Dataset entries

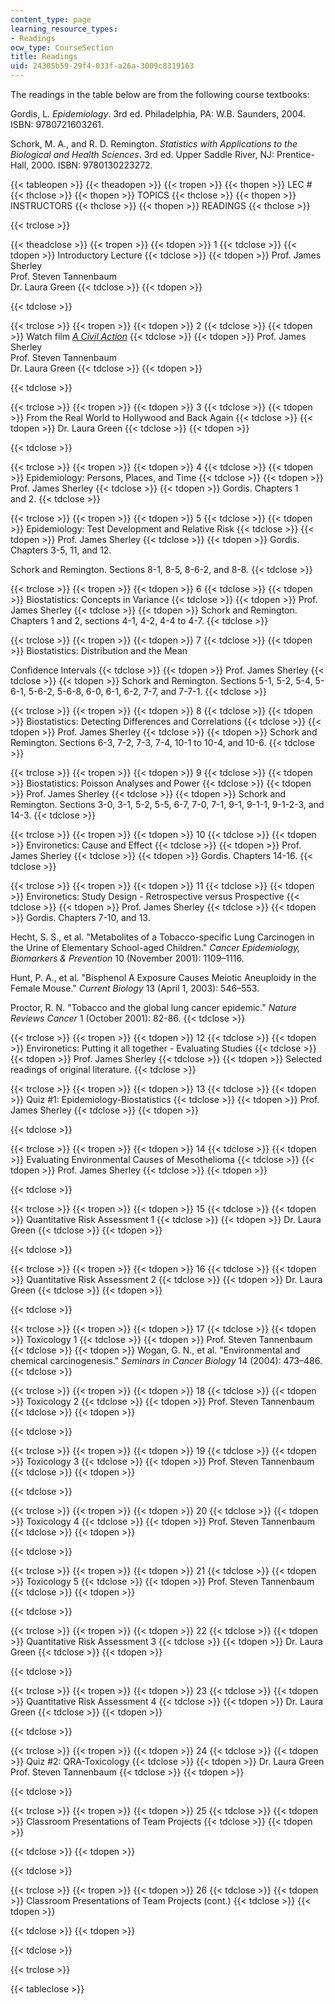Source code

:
 ```yaml
---
content_type: page
learning_resource_types:
- Readings
ocw_type: CourseSection
title: Readings
uid: 24305b59-29f4-033f-a26a-3009c8319163
---
```


The readings in the table below are from the following course textbooks:

Gordis, L. _Epidemiology_. 3rd ed. Philadelphia, PA: W.B. Saunders, 2004. ISBN: 9780721603261.

Schork, M. A., and R. D. Remington. _Statistics with Applications to the Biological and Health Sciences_. 3rd ed. Upper Saddle River, NJ: Prentice-Hall, 2000. ISBN: 9780130223272.

{{< tableopen >}}
{{< theadopen >}}
{{< tropen >}}
{{< thopen >}}
LEC #
{{< thclose >}}
{{< thopen >}}
TOPICS
{{< thclose >}}
{{< thopen >}}
INSTRUCTORS
{{< thclose >}}
{{< thopen >}}
READINGS
{{< thclose >}}

{{< trclose >}}

{{< theadclose >}}
{{< tropen >}}
{{< tdopen >}}
1
{{< tdclose >}}
{{< tdopen >}}
Introductory Lecture
{{< tdclose >}}
{{< tdopen >}}
Prof. James Sherley  
Prof. Steven Tannenbaum  
Dr. Laura Green
{{< tdclose >}}
{{< tdopen >}}

{{< tdclose >}}

{{< trclose >}}
{{< tropen >}}
{{< tdopen >}}
2
{{< tdclose >}}
{{< tdopen >}}
Watch film [_A Civil Action_](http://www.imdb.com/title/tt0120633/)
{{< tdclose >}}
{{< tdopen >}}
Prof. James Sherley  
Prof. Steven Tannenbaum  
Dr. Laura Green
{{< tdclose >}}
{{< tdopen >}}

{{< tdclose >}}

{{< trclose >}}
{{< tropen >}}
{{< tdopen >}}
3
{{< tdclose >}}
{{< tdopen >}}
From the Real World to Hollywood and Back Again
{{< tdclose >}}
{{< tdopen >}}
Dr. Laura Green
{{< tdclose >}}
{{< tdopen >}}

{{< tdclose >}}

{{< trclose >}}
{{< tropen >}}
{{< tdopen >}}
4
{{< tdclose >}}
{{< tdopen >}}
Epidemiology: Persons, Places, and Time
{{< tdclose >}}
{{< tdopen >}}
Prof. James Sherley
{{< tdclose >}}
{{< tdopen >}}
Gordis. Chapters 1 and 2.
{{< tdclose >}}

{{< trclose >}}
{{< tropen >}}
{{< tdopen >}}
5
{{< tdclose >}}
{{< tdopen >}}
Epidemiology: Test Development and Relative Risk
{{< tdclose >}}
{{< tdopen >}}
Prof. James Sherley
{{< tdclose >}}
{{< tdopen >}}
Gordis. Chapters 3-5, 11, and 12.  
  
Schork and Remington. Sections 8-1, 8-5, 8-6-2, and 8-8.
{{< tdclose >}}

{{< trclose >}}
{{< tropen >}}
{{< tdopen >}}
6
{{< tdclose >}}
{{< tdopen >}}
Biostatistics: Concepts in Variance
{{< tdclose >}}
{{< tdopen >}}
Prof. James Sherley
{{< tdclose >}}
{{< tdopen >}}
Schork and Remington. Chapters 1 and 2, sections 4-1, 4-2, 4-4 to 4-7.
{{< tdclose >}}

{{< trclose >}}
{{< tropen >}}
{{< tdopen >}}
7
{{< tdclose >}}
{{< tdopen >}}
Biostatistics: Distribution and the Mean  
  
Confidence Intervals
{{< tdclose >}}
{{< tdopen >}}
Prof. James Sherley
{{< tdclose >}}
{{< tdopen >}}
Schork and Remington. Sections 5-1, 5-2, 5-4, 5-6-1, 5-6-2, 5-6-8, 6-0, 6-1, 6-2, 7-7, and 7-7-1.
{{< tdclose >}}

{{< trclose >}}
{{< tropen >}}
{{< tdopen >}}
8
{{< tdclose >}}
{{< tdopen >}}
Biostatistics: Detecting Differences and Correlations
{{< tdclose >}}
{{< tdopen >}}
Prof. James Sherley
{{< tdclose >}}
{{< tdopen >}}
Schork and Remington. Sections 6-3, 7-2, 7-3, 7-4, 10-1 to 10-4, and 10-6.
{{< tdclose >}}

{{< trclose >}}
{{< tropen >}}
{{< tdopen >}}
9
{{< tdclose >}}
{{< tdopen >}}
Biostatistics: Poisson Analyses and Power
{{< tdclose >}}
{{< tdopen >}}
Prof. James Sherley
{{< tdclose >}}
{{< tdopen >}}
Schork and Remington. Sections 3-0, 3-1, 5-2, 5-5, 6-7, 7-0, 7-1, 9-1, 9-1-1, 9-1-2-3, and 14-3.
{{< tdclose >}}

{{< trclose >}}
{{< tropen >}}
{{< tdopen >}}
10
{{< tdclose >}}
{{< tdopen >}}
Environetics: Cause and Effect
{{< tdclose >}}
{{< tdopen >}}
Prof. James Sherley
{{< tdclose >}}
{{< tdopen >}}
Gordis. Chapters 14-16.
{{< tdclose >}}

{{< trclose >}}
{{< tropen >}}
{{< tdopen >}}
11
{{< tdclose >}}
{{< tdopen >}}
Environetics: Study Design - Retrospective versus Prospective
{{< tdclose >}}
{{< tdopen >}}
Prof. James Sherley
{{< tdclose >}}
{{< tdopen >}}
Gordis. Chapters 7-10, and 13.  
  
Hecht, S. S., et al. "Metabolites of a Tobacco-specific Lung Carcinogen in the Urine of Elementary School-aged Children." _Cancer Epidemiology, Biomarkers & Prevention_ 10 (November 2001): 1109–1116.  
  
Hunt, P. A., et al. "Bisphenol A Exposure Causes Meiotic Aneuploidy in the Female Mouse." _Current Biology_ 13 (April 1, 2003): 546–553.  
  
Proctor, R. N. "Tobacco and the global lung cancer epidemic." _Nature Reviews Cancer_ 1 (October 2001): 82-86.
{{< tdclose >}}

{{< trclose >}}
{{< tropen >}}
{{< tdopen >}}
12
{{< tdclose >}}
{{< tdopen >}}
Environetics: Putting it all together - Evaluating Studies
{{< tdclose >}}
{{< tdopen >}}
Prof. James Sherley
{{< tdclose >}}
{{< tdopen >}}
Selected readings of original literature.
{{< tdclose >}}

{{< trclose >}}
{{< tropen >}}
{{< tdopen >}}
13
{{< tdclose >}}
{{< tdopen >}}
Quiz #1: Epidemiology-Biostatistics
{{< tdclose >}}
{{< tdopen >}}
Prof. James Sherley
{{< tdclose >}}
{{< tdopen >}}

{{< tdclose >}}

{{< trclose >}}
{{< tropen >}}
{{< tdopen >}}
14
{{< tdclose >}}
{{< tdopen >}}
Evaluating Environmental Causes of Mesothelioma
{{< tdclose >}}
{{< tdopen >}}
Prof. James Sherley
{{< tdclose >}}
{{< tdopen >}}

{{< tdclose >}}

{{< trclose >}}
{{< tropen >}}
{{< tdopen >}}
15
{{< tdclose >}}
{{< tdopen >}}
Quantitative Risk Assessment 1
{{< tdclose >}}
{{< tdopen >}}
Dr. Laura Green
{{< tdclose >}}
{{< tdopen >}}

{{< tdclose >}}

{{< trclose >}}
{{< tropen >}}
{{< tdopen >}}
16
{{< tdclose >}}
{{< tdopen >}}
Quantitative Risk Assessment 2
{{< tdclose >}}
{{< tdopen >}}
Dr. Laura Green
{{< tdclose >}}
{{< tdopen >}}

{{< tdclose >}}

{{< trclose >}}
{{< tropen >}}
{{< tdopen >}}
17
{{< tdclose >}}
{{< tdopen >}}
Toxicology 1
{{< tdclose >}}
{{< tdopen >}}
Prof. Steven Tannenbaum
{{< tdclose >}}
{{< tdopen >}}
Wogan, G. N., et al. "Environmental and chemical carcinogenesis." _Seminars in Cancer Biology_ 14 (2004): 473–486.
{{< tdclose >}}

{{< trclose >}}
{{< tropen >}}
{{< tdopen >}}
18
{{< tdclose >}}
{{< tdopen >}}
Toxicology 2
{{< tdclose >}}
{{< tdopen >}}
Prof. Steven Tannenbaum
{{< tdclose >}}
{{< tdopen >}}

{{< tdclose >}}

{{< trclose >}}
{{< tropen >}}
{{< tdopen >}}
19
{{< tdclose >}}
{{< tdopen >}}
Toxicology 3
{{< tdclose >}}
{{< tdopen >}}
Prof. Steven Tannenbaum
{{< tdclose >}}
{{< tdopen >}}

{{< tdclose >}}

{{< trclose >}}
{{< tropen >}}
{{< tdopen >}}
20
{{< tdclose >}}
{{< tdopen >}}
Toxicology 4
{{< tdclose >}}
{{< tdopen >}}
Prof. Steven Tannenbaum
{{< tdclose >}}
{{< tdopen >}}

{{< tdclose >}}

{{< trclose >}}
{{< tropen >}}
{{< tdopen >}}
21
{{< tdclose >}}
{{< tdopen >}}
Toxicology 5
{{< tdclose >}}
{{< tdopen >}}
Prof. Steven Tannenbaum
{{< tdclose >}}
{{< tdopen >}}

{{< tdclose >}}

{{< trclose >}}
{{< tropen >}}
{{< tdopen >}}
22
{{< tdclose >}}
{{< tdopen >}}
Quantitative Risk Assessment 3
{{< tdclose >}}
{{< tdopen >}}
Dr. Laura Green
{{< tdclose >}}
{{< tdopen >}}

{{< tdclose >}}

{{< trclose >}}
{{< tropen >}}
{{< tdopen >}}
23
{{< tdclose >}}
{{< tdopen >}}
Quantitative Risk Assessment 4
{{< tdclose >}}
{{< tdopen >}}
Dr. Laura Green
{{< tdclose >}}
{{< tdopen >}}

{{< tdclose >}}

{{< trclose >}}
{{< tropen >}}
{{< tdopen >}}
24
{{< tdclose >}}
{{< tdopen >}}
Quiz #2: QRA-Toxicology
{{< tdclose >}}
{{< tdopen >}}
Dr. Laura Green  
Prof. Steven Tannenbaum
{{< tdclose >}}
{{< tdopen >}}

{{< tdclose >}}

{{< trclose >}}
{{< tropen >}}
{{< tdopen >}}
25
{{< tdclose >}}
{{< tdopen >}}
Classroom Presentations of Team Projects
{{< tdclose >}}
{{< tdopen >}}

{{< tdclose >}}
{{< tdopen >}}

{{< tdclose >}}

{{< trclose >}}
{{< tropen >}}
{{< tdopen >}}
26
{{< tdclose >}}
{{< tdopen >}}
Classroom Presentations of Team Projects (cont.)
{{< tdclose >}}
{{< tdopen >}}

{{< tdclose >}}
{{< tdopen >}}

{{< tdclose >}}

{{< trclose >}}

{{< tableclose >}}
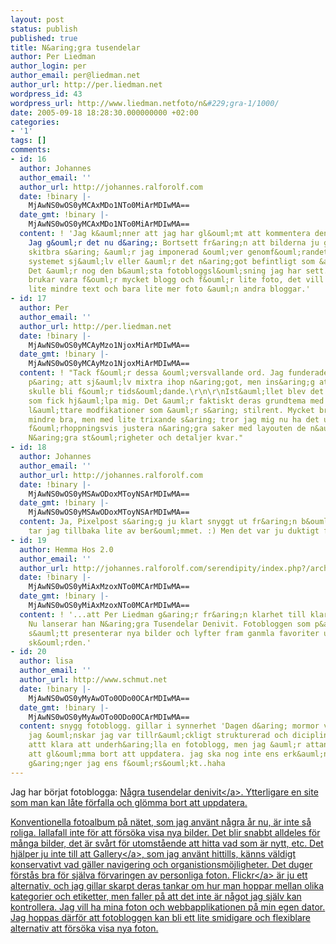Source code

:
```yaml
---
layout: post
status: publish
published: true
title: N&aring;gra tusendelar
author: Per Liedman
author_login: per
author_email: per@liedman.net
author_url: http://per.liedman.net
wordpress_id: 43
wordpress_url: http://www.liedman.netfoto/n&#229;gra-1/1000/
date: 2005-09-18 18:28:30.000000000 +02:00
categories:
- '1'
tags: []
comments:
- id: 16
  author: Johannes
  author_email: ''
  author_url: http://johannes.ralforolf.com
  date: !binary |-
    MjAwNS0wOS0yMCAxMDo1NTo0MiArMDIwMA==
  date_gmt: !binary |-
    MjAwNS0wOS0yMCAxMDo1NTo0MiArMDIwMA==
  content: ! 'Jag k&auml;nner att jag har gl&ouml;mt att kommentera den h&auml;r j&auml;ttenyheten.
    Jag g&ouml;r det nu d&aring;: Bortsett fr&aring;n att bilderna ju givetvis &auml;r
    skitbra s&aring; &auml;r jag imponerad &ouml;ver genomf&ouml;randet. Har du byggt
    systemet sj&auml;lv eller &auml;r det n&aring;got befintligt som &auml;r v&auml;lmoddat?
    Det &auml;r nog den b&auml;sta fotobloggsl&ouml;sning jag har sett. Andra fotobloggar
    brukar vara f&ouml;r mycket blogg och f&ouml;r lite foto, det vill s&auml;ga bara
    lite mindre text och bara lite mer foto &auml;n andra bloggar.'
- id: 17
  author: Per
  author_email: ''
  author_url: http://per.liedman.net
  date: !binary |-
    MjAwNS0wOS0yMCAyMzo1NjoxMiArMDIwMA==
  date_gmt: !binary |-
    MjAwNS0wOS0yMCAyMzo1NjoxMiArMDIwMA==
  content: ! "Tack f&ouml;r dessa &ouml;versvallande ord. Jag funderade l&auml;nge
    p&aring; att sj&auml;lv mixtra ihop n&aring;got, men ins&aring;g att det bara
    skulle bli f&ouml;r tids&ouml;dande.\r\n\r\nIst&auml;llet blev det PixelPost (http:&#47;&#47;www.pixelpost.org&#47;)
    som fick hj&auml;lpa mig. Det &auml;r faktiskt deras grundtema med n&aring;gra
    l&auml;ttare modfikationer som &auml;r s&aring; stilrent. Mycket bra. Annat var
    mindre bra, men med lite trixande s&aring; tror jag mig nu ha det under kontroll.\r\n\r\nSka
    f&ouml;rhoppningsvis justera n&aring;gra saker med layouten de n&auml;rmaste dagarna.
    N&aring;gra st&ouml;righeter och detaljer kvar."
- id: 18
  author: Johannes
  author_email: ''
  author_url: http://johannes.ralforolf.com
  date: !binary |-
    MjAwNS0wOS0yMSAwODoxMToyNSArMDIwMA==
  date_gmt: !binary |-
    MjAwNS0wOS0yMSAwODoxMToyNSArMDIwMA==
  content: Ja, Pixelpost s&aring;g ju klart snyggt ut fr&aring;n b&ouml;rjan. D&aring;
    tar jag tillbaka lite av ber&ouml;mmet. :) Men det var ju duktigt framletat.
- id: 19
  author: Hemma Hos 2.0
  author_email: ''
  author_url: http://johannes.ralforolf.com/serendipity/index.php?/archives/311-Foer-oevrigt-anser-Hemma-Hos-redaktionen....html
  date: !binary |-
    MjAwNS0wOS0yMiAxMzoxNTo0MCArMDIwMA==
  date_gmt: !binary |-
    MjAwNS0wOS0yMiAxMzoxNTo0MCArMDIwMA==
  content: ! '...att Per Liedman g&aring;r fr&aring;n klarhet till klarhet nuf&ouml;rtiden.
    Nu lanserar han N&aring;gra Tusendelar Denivit. Fotobloggen som p&aring; ett utm&auml;rkt
    s&auml;tt presenterar nya bilder och lyfter fram ganmla favoriter ur den digra
    sk&ouml;rden.'
- id: 20
  author: lisa
  author_email: ''
  author_url: http://www.schmut.net
  date: !binary |-
    MjAwNS0wOS0yMyAwOTo0ODo0OCArMDIwMA==
  date_gmt: !binary |-
    MjAwNS0wOS0yMyAwOTo0ODo0OCArMDIwMA==
  content: snygg fotoblogg. gillar i synnerhet 'Dagen d&aring; mormor v&auml;lte'.
    jag &ouml;nskar jag var tillr&auml;ckligt strukturerad och diciplinerad f&ouml;r
    attt klara att underh&aring;lla en fotoblogg, men jag &auml;r attans bra p&aring;
    att gl&ouml;mma bort att uppdatera. jag ska nog inte ens erk&auml;nna hur m&aring;nga
    g&aring;nger jag ens f&ouml;rs&ouml;kt..haha
---
```

Jag har b&ouml;rjat fotoblogga: <a href="http:&#47;&#47;www.liedman.net&#47;foto&#47;">N&aring;gra tusendelar denivit<&#47;a>. Ytterligare en site som man kan l&aring;te f&ouml;rfalla och gl&ouml;mma bort att uppdatera.

Konventionella fotoalbum p&aring; n&auml;tet, som jag anv&auml;nt n&aring;gra &aring;r nu, &auml;r inte s&aring; roliga. Iallafall inte f&ouml;r att f&ouml;rs&ouml;ka visa nya bilder. Det blir snabbt alldeles f&ouml;r m&aring;nga bilder, det &auml;r sv&aring;rt f&ouml;r utomst&aring;ende att hitta vad som &auml;r nytt, etc. Det hj&auml;lper ju inte till att <a href="http:&#47;&#47;gallery.menalto.com&#47;">Gallery<&#47;a>, som jag anv&auml;nt hittills, k&auml;nns v&auml;ldigt konservativt vad g&auml;ller navigering och organistionsm&ouml;jligheter. Det duger f&ouml;rst&aring;s bra f&ouml;r sj&auml;lva f&ouml;rvaringen av personliga foton. <a href="http:&#47;&#47;www.flickr.com">Flickr<&#47;a> &auml;r ju ett alternativ, och jag gillar skarpt deras tankar om hur man hoppar mellan olika kategorier och etiketter, men faller p&aring; att det inte &auml;r n&aring;got jag sj&auml;lv kan kontrollera. Jag vill ha mina foton och webbapplikationen p&aring; min egen dator. Jag hoppas d&auml;rf&ouml;r att fotobloggen kan bli ett lite smidigare och flexiblare alternativ att f&ouml;rs&ouml;ka visa nya foton.
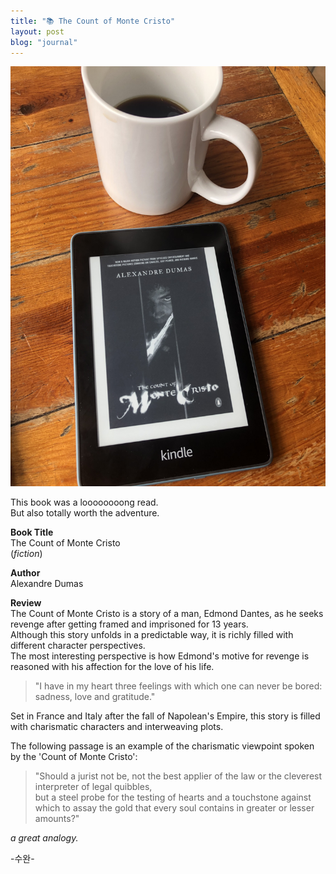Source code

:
 ```yaml
---
title: "📚 The Count of Monte Cristo"
layout: post
blog: "journal"
---
```


![montecristo](/assets/montecristo.jpg)

This book was a loooooooong read.   
But also totally worth the adventure.

**Book Title**   
The Count of Monte Cristo   
(_fiction_)

**Author**   
Alexandre Dumas

**Review**   
The Count of Monte Cristo is a story of a man, Edmond Dantes, as he seeks revenge after getting framed and imprisoned for 13 years.   
Although this story unfolds in a predictable way, it is richly filled with different character perspectives.   
The most interesting perspective is how Edmond's motive for revenge is reasoned with his affection for the love of his life.     

> "I have in my heart three feelings with which one can never be bored: sadness, love and gratitude."      

Set in France and Italy after the fall of Napolean's Empire, this story is filled with charismatic characters and interweaving plots.   

The following passage is an example of the charismatic viewpoint spoken by the 'Count of Monte Cristo':

> "Should a jurist not be, not the best applier of the law or the cleverest interpreter of legal quibbles,   
> but a steel probe for the testing of hearts and a touchstone against which to assay the gold that every soul contains in greater or lesser amounts?"

_a great analogy._


-수완-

What you have to do
Write out exactly and only the lines that run from the start of the data above through the line containing "The readings in", leaving the pictures out.

Output below
Source code

:
 ```yaml
---
content_type: page
learning_resource_types:
- Readings
ocw_type: CourseSection
title: Readings
uid: 24305b59-29f4-033f-a26a-3009c8319163
---
```


The readings in the table below are from the following course textbooks:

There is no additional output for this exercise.